WPP wins bid battle for Grey Global

Sir Martin Sorrell's WPP yesterday won the bid battle for Grey Global, putting it neck and neck with Omnicom of the US for the title of the world's largest advertising agency.

WPP won the auction with a cash and shares bid worth more than £750m, beating offers from the French advertising group Havas and the San Francisco-based private equity firm Hellman & Friedman.

The purchase of Grey Global by WPP creates an advertising, marketing and public relations group with revenues of £4.8bn - putting it on a par with Omnicom, which had net sales in 2003 of $8.6bn (£4.78bn).

WPP will make a formal Stock Exchange announcement this morning setting out the terms of the deal, following a statement yesterday confirming that it had reached agreement on a recommended offer.

Sir Martin's company is understood to have paid for Grey Global with an equal mix of shares and cash, meaning the precise value of the takeover will depend on the price that WPP shares open at today. WPP shares closed up 5p at 514p last Friday, valuing it at £6bn while Grey Global shares closed at $940, giving it a market capitalisation of $1.3bn (£722m).

The purchase of Grey Global will bring with it the account of the US food and consumer products giant Proctor & Gamble, the biggest advertiser in the world. WPP already handles the advertising of the rival consumer products group Unilever, presenting a potential conflict of interest. WPP hopes this can be overcome by maintaining strict Chinese walls between the two accounts and ensuring they are handled by different agencies within the group. WPP already owns J Walter Thompson, Ogilvy & Mather and Young & Rubicam.

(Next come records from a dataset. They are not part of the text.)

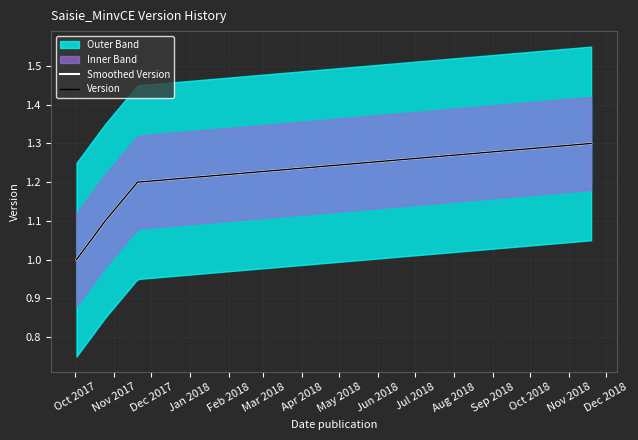

Approximately how many times larger is the value at 2017-10-02 compared to 2017-10-25?

0.9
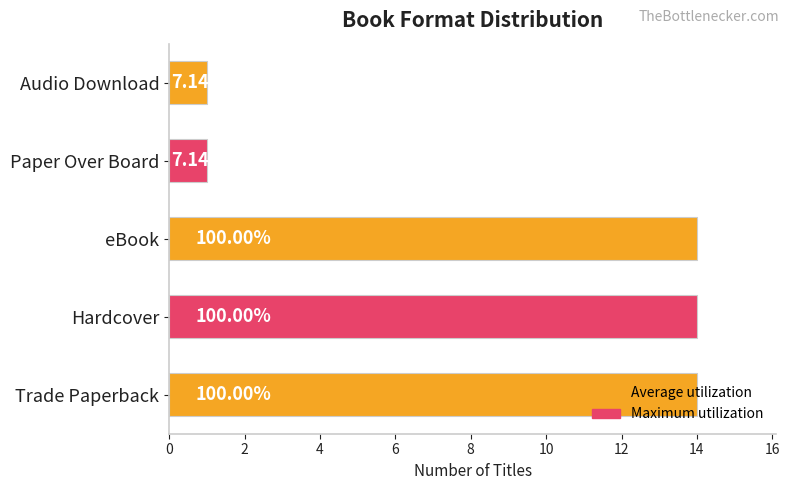

Are the bars horizontal?

Yes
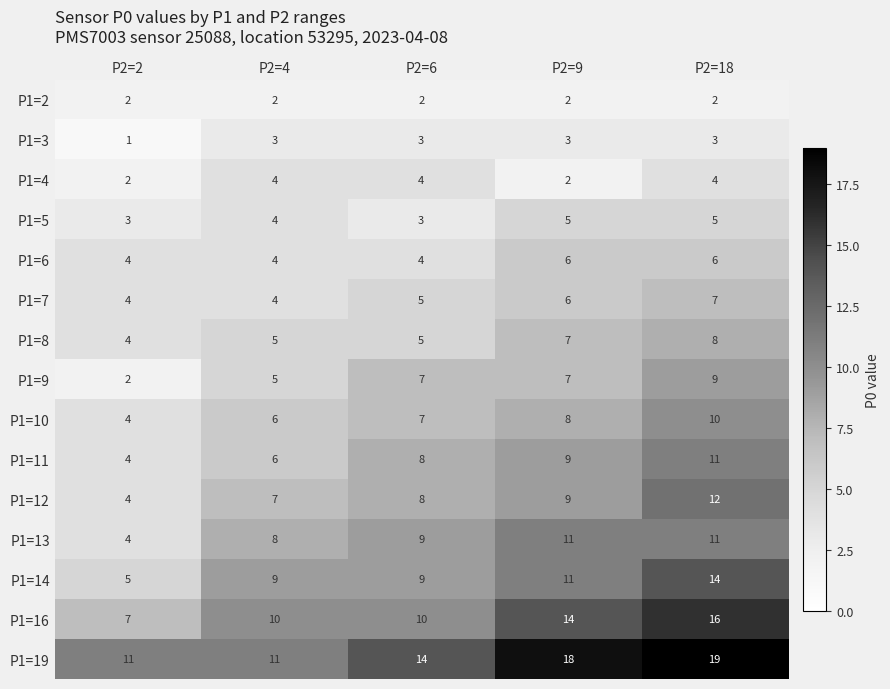

The value of P1=8 at P2=4 is 8. True or false?

False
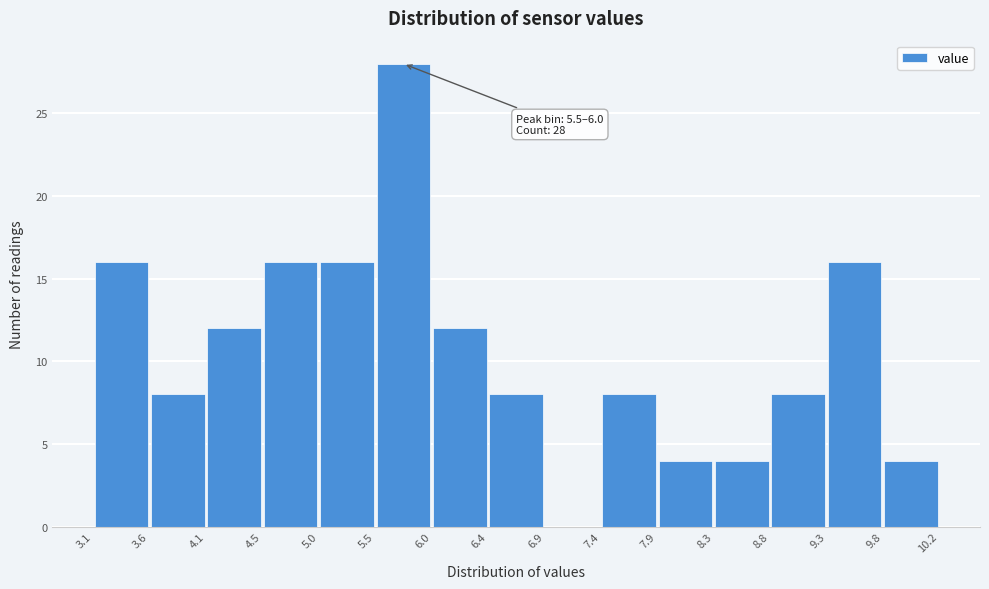

Which range on the x-axis has the tallest bar?

5.5 to 6.0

The New York-based Grey Global also boasts the drinks group Diageo and the pharmaceuticals giant GlaxoSmithKline among its clients. It was the only major advertising agency which was not part of a bigger group. Its chairman and controlling shareholder, Ed Meyer, will make about £145m from his stake in Grey Global. He owns 20 per cent of the ordinary shares but 70 per cent of the voting stock.

Mr Meyer put Grey Global up for sale in July and appointed Goldman Sachs and JP Morgan Chase to handle the auction. WPP was advised by Merrill Lynch.

WPP had revenues last year of £4.1bn while Grey Global had revenues of £720m, meaning that it will account for about 15 per cent of the enlarged group. Sir Martin's capture of Grey Global follows his success last year in beating Publicis for control of Cordiant Communications.

In addition to its advertising agencies, WPP also owns the public relations consultancies Hill & Knowlton, Burson Marsteller and Finsbury, which specialises in financial PR.